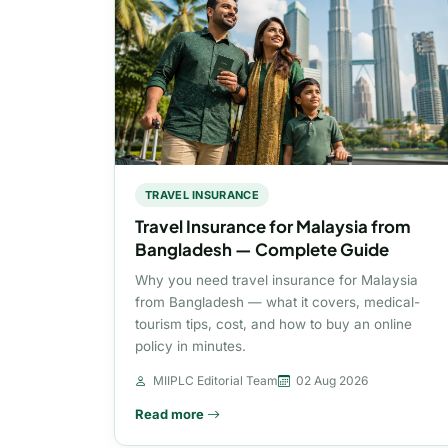
TRAVEL INSURANCE
Travel Insurance for Malaysia from
Bangladesh — Complete Guide
Why you need travel insurance for Malaysia
from Bangladesh — what it covers, medical-
tourism tips, cost, and how to buy an online
policy in minutes.
MIIPLC Editorial Team
02 Aug 2026
Read more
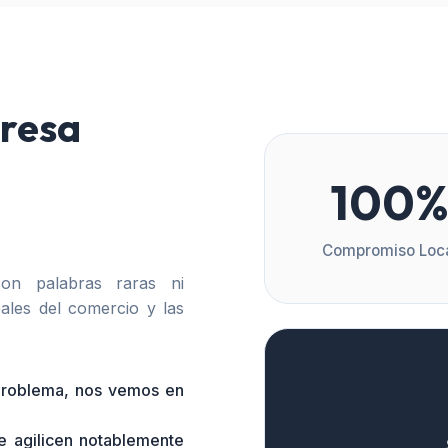
resa
100
Compromiso Loc
n palabras raras ni
ales del comercio y las
 problema, nos vemos en
e agilicen notablemente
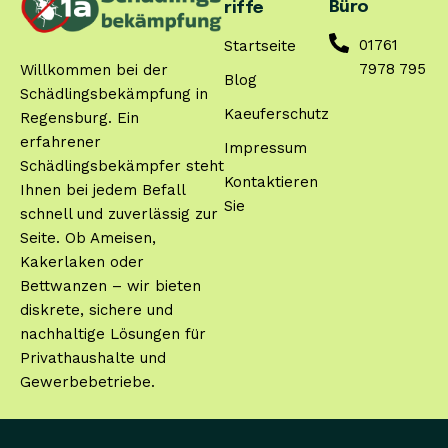
Büro
riffe
01761
Startseite
7978 795
Willkommen bei der
Blog
Schädlingsbekämpfung in
Kaeuferschutz
Regensburg. Ein
erfahrener
Impressum
Schädlingsbekämpfer steht
Kontaktieren
Ihnen bei jedem Befall
Sie
schnell und zuverlässig zur
Seite. Ob Ameisen,
Kakerlaken oder
Bettwanzen – wir bieten
diskrete, sichere und
nachhaltige Lösungen für
Privathaushalte und
Gewerbebetriebe.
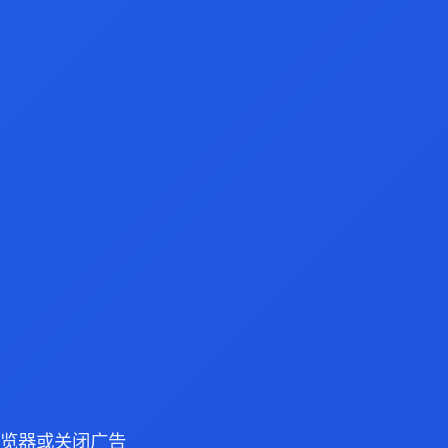
e 浏览器或关闭广告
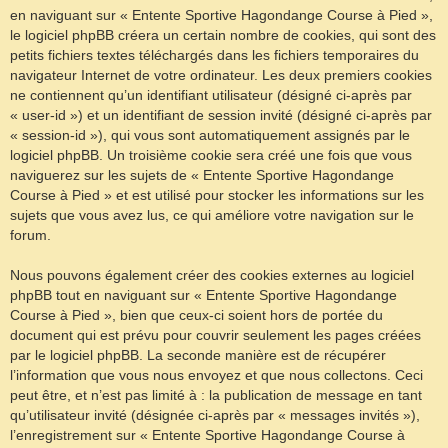
en naviguant sur « Entente Sportive Hagondange Course à Pied »,
le logiciel phpBB créera un certain nombre de cookies, qui sont des
petits fichiers textes téléchargés dans les fichiers temporaires du
navigateur Internet de votre ordinateur. Les deux premiers cookies
ne contiennent qu’un identifiant utilisateur (désigné ci-après par
« user-id ») et un identifiant de session invité (désigné ci-après par
« session-id »), qui vous sont automatiquement assignés par le
logiciel phpBB. Un troisième cookie sera créé une fois que vous
naviguerez sur les sujets de « Entente Sportive Hagondange
Course à Pied » et est utilisé pour stocker les informations sur les
sujets que vous avez lus, ce qui améliore votre navigation sur le
forum.
Nous pouvons également créer des cookies externes au logiciel
phpBB tout en naviguant sur « Entente Sportive Hagondange
Course à Pied », bien que ceux-ci soient hors de portée du
document qui est prévu pour couvrir seulement les pages créées
par le logiciel phpBB. La seconde manière est de récupérer
l’information que vous nous envoyez et que nous collectons. Ceci
peut être, et n’est pas limité à : la publication de message en tant
qu’utilisateur invité (désignée ci-après par « messages invités »),
l’enregistrement sur « Entente Sportive Hagondange Course à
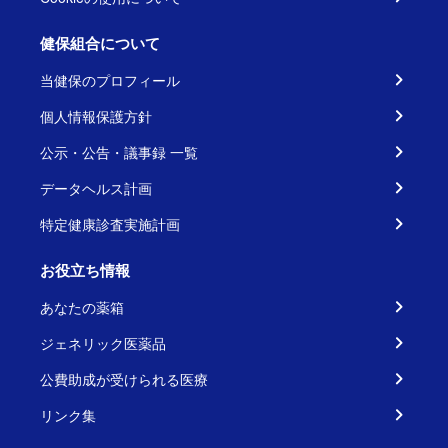
健保組合について
当健保のプロフィール
個人情報保護方針
公示・公告・議事録 一覧
データヘルス計画
特定健康診査実施計画
お役立ち情報
あなたの薬箱
ジェネリック医薬品
公費助成が受けられる医療
リンク集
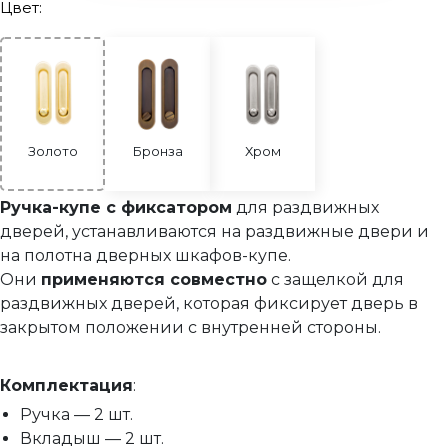
Цвет:
DG 287 Верхняя направляющая (2м)
Ручка-кнопка
Ролики для дверей-купе серия ROS B-104
Комплект роликов для складной двери-книжки
R5
Золото
Бронза
Хром
Комплект фурнитуры к складным дверям
Ручка-купе с фиксатором
для раздвижных
APOLLO 2/908мм
дверей, устанавливаются на раздвижные двери и
Защелка для раздвижных дверей
на полотна дверных шкафов-купе.
Они
применяются совместно
с защелкой для
Ручка-купе с фиксатором (2шт) + защелка +
Прочее (доводчики, ограничители)
раздвижных дверей, которая фиксирует дверь в
торцевой зацеп (комплект)
закрытом положении с внутренней стороны.
Ручка-купе с фиксатором
Ручка-купе без фиксатора
Комплектация
:
Ручка — 2 шт.
Вкладыш — 2 шт.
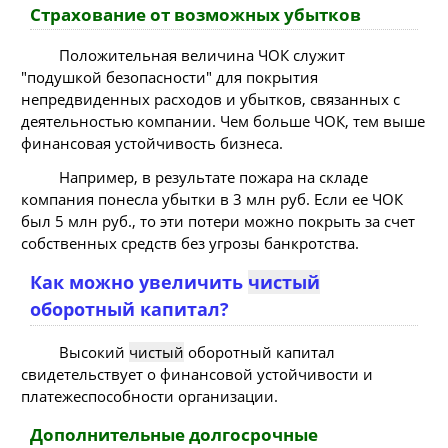
Страхование от возможных убытков
Положительная величина ЧОК служит
"подушкой безопасности" для покрытия
непредвиденных расходов и убытков, связанных с
деятельностью компании. Чем больше ЧОК, тем выше
финансовая устойчивость бизнеса.
Например, в результате пожара на складе
компания понесла убытки в 3 млн руб. Если ее ЧОК
был 5 млн руб., то эти потери можно покрыть за счет
собственных средств без угрозы банкротства.
Как можно увеличить
чистый
оборотный капитал?
Высокий
чистый
оборотный капитал
свидетельствует о финансовой устойчивости и
платежеспособности организации.
Дополнительные долгосрочные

**What the exercise asks**
Above are records with pictures; repeat the records exactly and leave the pictures out.

**Response**
TRAVEL INSURANCE
Travel Insurance for Malaysia from
Bangladesh — Complete Guide
Why you need travel insurance for Malaysia
from Bangladesh — what it covers, medical-
tourism tips, cost, and how to buy an online
policy in minutes.
MIIPLC Editorial Team
02 Aug 2026
Read more
resa
100
Compromiso Loc
n palabras raras ni
ales del comercio y las
 problema, nos vemos en
e agilicen notablemente
Büro
riffe
01761
Startseite
7978 795
Willkommen bei der
Blog
Schädlingsbekämpfung in
Kaeuferschutz
Regensburg. Ein
erfahrener
Impressum
Schädlingsbekämpfer steht
Kontaktieren
Ihnen bei jedem Befall
Sie
schnell und zuverlässig zur
Seite. Ob Ameisen,
Kakerlaken oder
Bettwanzen – wir bieten
diskrete, sichere und
nachhaltige Lösungen für
Privathaushalte und
Gewerbebetriebe.
e 浏览器或关闭广告
en naviguant sur « Entente Sportive Hagondange Course à Pied »,
le logiciel phpBB créera un certain nombre de cookies, qui sont des
petits fichiers textes téléchargés dans les fichiers temporaires du
navigateur Internet de votre ordinateur. Les deux premiers cookies
ne contiennent qu’un identifiant utilisateur (désigné ci-après par
« user-id ») et un identifiant de session invité (désigné ci-après par
« session-id »), qui vous sont automatiquement assignés par le
logiciel phpBB. Un troisième cookie sera créé une fois que vous
naviguerez sur les sujets de « Entente Sportive Hagondange
Course à Pied » et est utilisé pour stocker les informations sur les
sujets que vous avez lus, ce qui améliore votre navigation sur le
forum.
Nous pouvons également créer des cookies externes au logiciel
phpBB tout en naviguant sur « Entente Sportive Hagondange
Course à Pied », bien que ceux-ci soient hors de portée du
document qui est prévu pour couvrir seulement les pages créées
par le logiciel phpBB. La seconde manière est de récupérer
l’information que vous nous envoyez et que nous collectons. Ceci
peut être, et n’est pas limité à : la publication de message en tant
qu’utilisateur invité (désignée ci-après par « messages invités »),
l’enregistrement sur « Entente Sportive Hagondange Course à
健保組合について
当健保のプロフィール
個人情報保護方針
公示・公告・議事録 一覧
データヘルス計画
特定健康診査実施計画
お役立ち情報
あなたの薬箱
ジェネリック医薬品
公費助成が受けられる医療
リンク集
Цвет:
DG 287 Верхняя направляющая (2м)
Ручка-кнопка
Ролики для дверей-купе серия ROS B-104
Комплект роликов для складной двери-книжки
R5
Золото
Бронза
Хром
Комплект фурнитуры к складным дверям
Ручка-купе с фиксатором
для раздвижных
APOLLO 2/908мм
дверей, устанавливаются на раздвижные двери и
Защелка для раздвижных дверей
на полотна дверных шкафов-купе.
Они
применяются совместно
с защелкой для
Ручка-купе с фиксатором (2шт) + защелка +
Прочее (доводчики, ограничители)
раздвижных дверей, которая фиксирует дверь в
торцевой зацеп (комплект)
закрытом положении с внутренней стороны.
Ручка-купе с фиксатором
Ручка-купе без фиксатора
Комплектация
:
Ручка — 2 шт.
Вкладыш — 2 шт.
Страхование от возможных убытков
Положительная величина ЧОК служит
"подушкой безопасности" для покрытия
непредвиденных расходов и убытков, связанных с
деятельностью компании. Чем больше ЧОК, тем выше
финансовая устойчивость бизнеса.
Например, в результате пожара на складе
компания понесла убытки в 3 млн руб. Если ее ЧОК
был 5 млн руб., то эти потери можно покрыть за счет
собственных средств без угрозы банкротства.
Как можно увеличить
чистый
оборотный капитал?
Высокий
чистый
оборотный капитал
свидетельствует о финансовой устойчивости и
платежеспособности организации.
Дополнительные долгосрочные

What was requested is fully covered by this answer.